* _EXTRACTED TEXT_
Since all models share traits which could be seen as empowering, especially relating to the economic and cultural areas, it is likely that Ankuram’s micro credit programme will have similar effects. Perhaps the only regard in which Ankuram would not have strong programme effects could be in mobilizing women collectively in facing political issues, which the SAPAP model has done more effectively. It is therefore to be expected, in accordance with previous studies, that the interviews will convey a general improvement in women’s access to resources, in improvements in labour or trade and in the expression of leadership in economic and social terms, but that the improvements will not be as pronounced in, for example, voting behaviour and other political factors.

Dataset rows
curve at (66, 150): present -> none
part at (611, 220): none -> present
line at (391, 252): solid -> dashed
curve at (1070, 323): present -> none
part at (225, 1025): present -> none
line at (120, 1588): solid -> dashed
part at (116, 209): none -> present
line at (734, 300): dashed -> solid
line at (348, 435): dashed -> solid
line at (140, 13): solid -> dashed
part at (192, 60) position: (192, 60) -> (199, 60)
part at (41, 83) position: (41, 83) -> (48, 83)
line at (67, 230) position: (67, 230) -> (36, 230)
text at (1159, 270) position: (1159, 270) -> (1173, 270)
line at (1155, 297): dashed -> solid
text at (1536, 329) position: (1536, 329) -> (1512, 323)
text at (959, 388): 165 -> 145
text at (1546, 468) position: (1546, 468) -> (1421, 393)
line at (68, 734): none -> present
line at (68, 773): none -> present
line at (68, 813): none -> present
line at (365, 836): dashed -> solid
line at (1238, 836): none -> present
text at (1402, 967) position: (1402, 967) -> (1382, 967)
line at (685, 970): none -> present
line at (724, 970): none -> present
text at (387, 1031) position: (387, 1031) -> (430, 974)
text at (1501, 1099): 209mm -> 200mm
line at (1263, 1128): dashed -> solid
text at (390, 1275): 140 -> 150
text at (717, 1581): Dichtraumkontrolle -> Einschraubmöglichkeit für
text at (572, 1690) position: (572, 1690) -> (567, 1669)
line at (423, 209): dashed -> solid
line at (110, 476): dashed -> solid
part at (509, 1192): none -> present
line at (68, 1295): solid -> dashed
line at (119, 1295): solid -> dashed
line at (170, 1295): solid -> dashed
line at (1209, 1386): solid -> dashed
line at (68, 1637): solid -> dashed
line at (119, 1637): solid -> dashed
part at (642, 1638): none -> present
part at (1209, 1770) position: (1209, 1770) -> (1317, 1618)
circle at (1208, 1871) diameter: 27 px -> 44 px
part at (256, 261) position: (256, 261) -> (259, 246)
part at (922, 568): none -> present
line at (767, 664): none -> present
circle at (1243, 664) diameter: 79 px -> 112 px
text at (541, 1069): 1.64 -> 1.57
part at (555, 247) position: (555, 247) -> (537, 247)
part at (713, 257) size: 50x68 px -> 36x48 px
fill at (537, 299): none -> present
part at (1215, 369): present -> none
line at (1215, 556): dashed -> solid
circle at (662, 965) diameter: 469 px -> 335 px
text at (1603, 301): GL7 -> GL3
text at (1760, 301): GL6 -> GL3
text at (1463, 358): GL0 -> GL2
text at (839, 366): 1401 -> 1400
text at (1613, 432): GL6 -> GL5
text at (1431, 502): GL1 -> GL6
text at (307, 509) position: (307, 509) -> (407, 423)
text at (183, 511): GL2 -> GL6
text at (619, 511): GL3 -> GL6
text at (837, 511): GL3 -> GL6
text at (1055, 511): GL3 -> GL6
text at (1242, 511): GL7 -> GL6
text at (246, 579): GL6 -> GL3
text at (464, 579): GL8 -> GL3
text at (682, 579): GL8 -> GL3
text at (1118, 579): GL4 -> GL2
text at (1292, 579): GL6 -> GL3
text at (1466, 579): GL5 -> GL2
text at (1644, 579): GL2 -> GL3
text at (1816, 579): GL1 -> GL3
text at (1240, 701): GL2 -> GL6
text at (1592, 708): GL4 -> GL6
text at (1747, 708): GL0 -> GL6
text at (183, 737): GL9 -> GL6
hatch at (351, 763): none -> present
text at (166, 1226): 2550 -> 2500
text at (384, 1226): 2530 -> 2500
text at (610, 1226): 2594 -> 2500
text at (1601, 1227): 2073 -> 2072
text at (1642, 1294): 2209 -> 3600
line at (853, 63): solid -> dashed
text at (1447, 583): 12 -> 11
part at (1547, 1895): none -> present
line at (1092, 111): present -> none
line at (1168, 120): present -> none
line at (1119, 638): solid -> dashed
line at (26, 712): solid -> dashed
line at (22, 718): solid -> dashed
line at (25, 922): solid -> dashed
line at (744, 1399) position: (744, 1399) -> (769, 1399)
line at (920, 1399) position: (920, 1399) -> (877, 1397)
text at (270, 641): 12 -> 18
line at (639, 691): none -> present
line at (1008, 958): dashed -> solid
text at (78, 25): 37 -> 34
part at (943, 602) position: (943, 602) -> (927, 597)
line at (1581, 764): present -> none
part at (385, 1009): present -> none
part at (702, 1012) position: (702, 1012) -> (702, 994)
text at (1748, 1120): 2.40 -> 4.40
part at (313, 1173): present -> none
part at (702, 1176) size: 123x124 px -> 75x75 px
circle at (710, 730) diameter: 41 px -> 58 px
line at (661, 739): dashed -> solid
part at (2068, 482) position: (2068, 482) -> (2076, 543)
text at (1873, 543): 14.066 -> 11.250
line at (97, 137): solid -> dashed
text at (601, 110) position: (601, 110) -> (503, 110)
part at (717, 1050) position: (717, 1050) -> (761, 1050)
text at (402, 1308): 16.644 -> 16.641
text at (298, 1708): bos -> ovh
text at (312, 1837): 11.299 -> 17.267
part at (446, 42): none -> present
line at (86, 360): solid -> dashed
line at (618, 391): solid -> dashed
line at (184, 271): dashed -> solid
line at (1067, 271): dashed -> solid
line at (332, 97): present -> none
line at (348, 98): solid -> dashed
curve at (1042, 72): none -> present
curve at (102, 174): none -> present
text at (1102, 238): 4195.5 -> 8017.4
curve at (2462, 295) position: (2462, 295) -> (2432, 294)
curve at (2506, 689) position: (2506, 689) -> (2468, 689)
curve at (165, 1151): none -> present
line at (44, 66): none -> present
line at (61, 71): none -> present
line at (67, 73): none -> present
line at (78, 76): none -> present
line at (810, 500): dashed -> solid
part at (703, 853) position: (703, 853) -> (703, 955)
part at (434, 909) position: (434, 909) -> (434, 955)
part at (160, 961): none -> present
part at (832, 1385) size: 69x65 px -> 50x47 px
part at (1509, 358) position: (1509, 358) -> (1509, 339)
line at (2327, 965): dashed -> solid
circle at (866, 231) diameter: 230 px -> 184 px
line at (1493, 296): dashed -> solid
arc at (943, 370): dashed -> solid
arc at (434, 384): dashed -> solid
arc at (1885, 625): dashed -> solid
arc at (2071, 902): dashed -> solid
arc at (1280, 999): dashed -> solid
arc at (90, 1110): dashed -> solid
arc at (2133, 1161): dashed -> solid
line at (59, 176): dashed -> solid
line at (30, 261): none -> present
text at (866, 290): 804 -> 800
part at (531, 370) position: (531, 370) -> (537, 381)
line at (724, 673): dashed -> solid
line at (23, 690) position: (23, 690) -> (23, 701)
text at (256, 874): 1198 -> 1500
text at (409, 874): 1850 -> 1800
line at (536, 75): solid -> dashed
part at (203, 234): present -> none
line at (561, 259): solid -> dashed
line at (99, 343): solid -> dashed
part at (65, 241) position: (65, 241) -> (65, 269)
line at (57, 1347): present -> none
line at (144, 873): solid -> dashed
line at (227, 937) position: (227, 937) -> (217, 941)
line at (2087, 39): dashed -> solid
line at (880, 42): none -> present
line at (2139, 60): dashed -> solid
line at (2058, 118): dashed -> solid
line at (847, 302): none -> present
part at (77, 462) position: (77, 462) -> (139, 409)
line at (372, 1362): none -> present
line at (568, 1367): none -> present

* _TO BE DONE_
1. Reproduce the passage on Ankuram's micro credit programme word for word, starting at "Since all models" and ending at "other political factors.".
2. According to the passage on Ankuram's micro credit programme, which model has been more effective at mobilizing women collectively in facing political issues?
3. Summarize the passage on Ankuram's micro credit programme in two sentences.

* _EXERCISE RESPONSES_
1.
Since all models share traits which could be seen as empowering, especially relating to the economic and cultural areas, it is likely that Ankuram’s micro credit programme will have similar effects. Perhaps the only regard in which Ankuram would not have strong programme effects could be in mobilizing women collectively in facing political issues, which the SAPAP model has done more effectively. It is therefore to be expected, in accordance with previous studies, that the interviews will convey a general improvement in women’s access to resources, in improvements in labour or trade and in the expression of leadership in economic and social terms, but that the improvements will not be as pronounced in, for example, voting behaviour and other political factors.

2. The SAPAP model.

3. Because all models share empowering traits, especially in economic and cultural areas, Ankuram's micro credit programme is likely to have similar effects, though it may be weaker than the SAPAP model at mobilizing women collectively around political issues. The interviews are therefore expected to show general improvements in women's access to resources, labour or trade, and economic and social leadership, but less pronounced gains in voting behaviour and other political factors.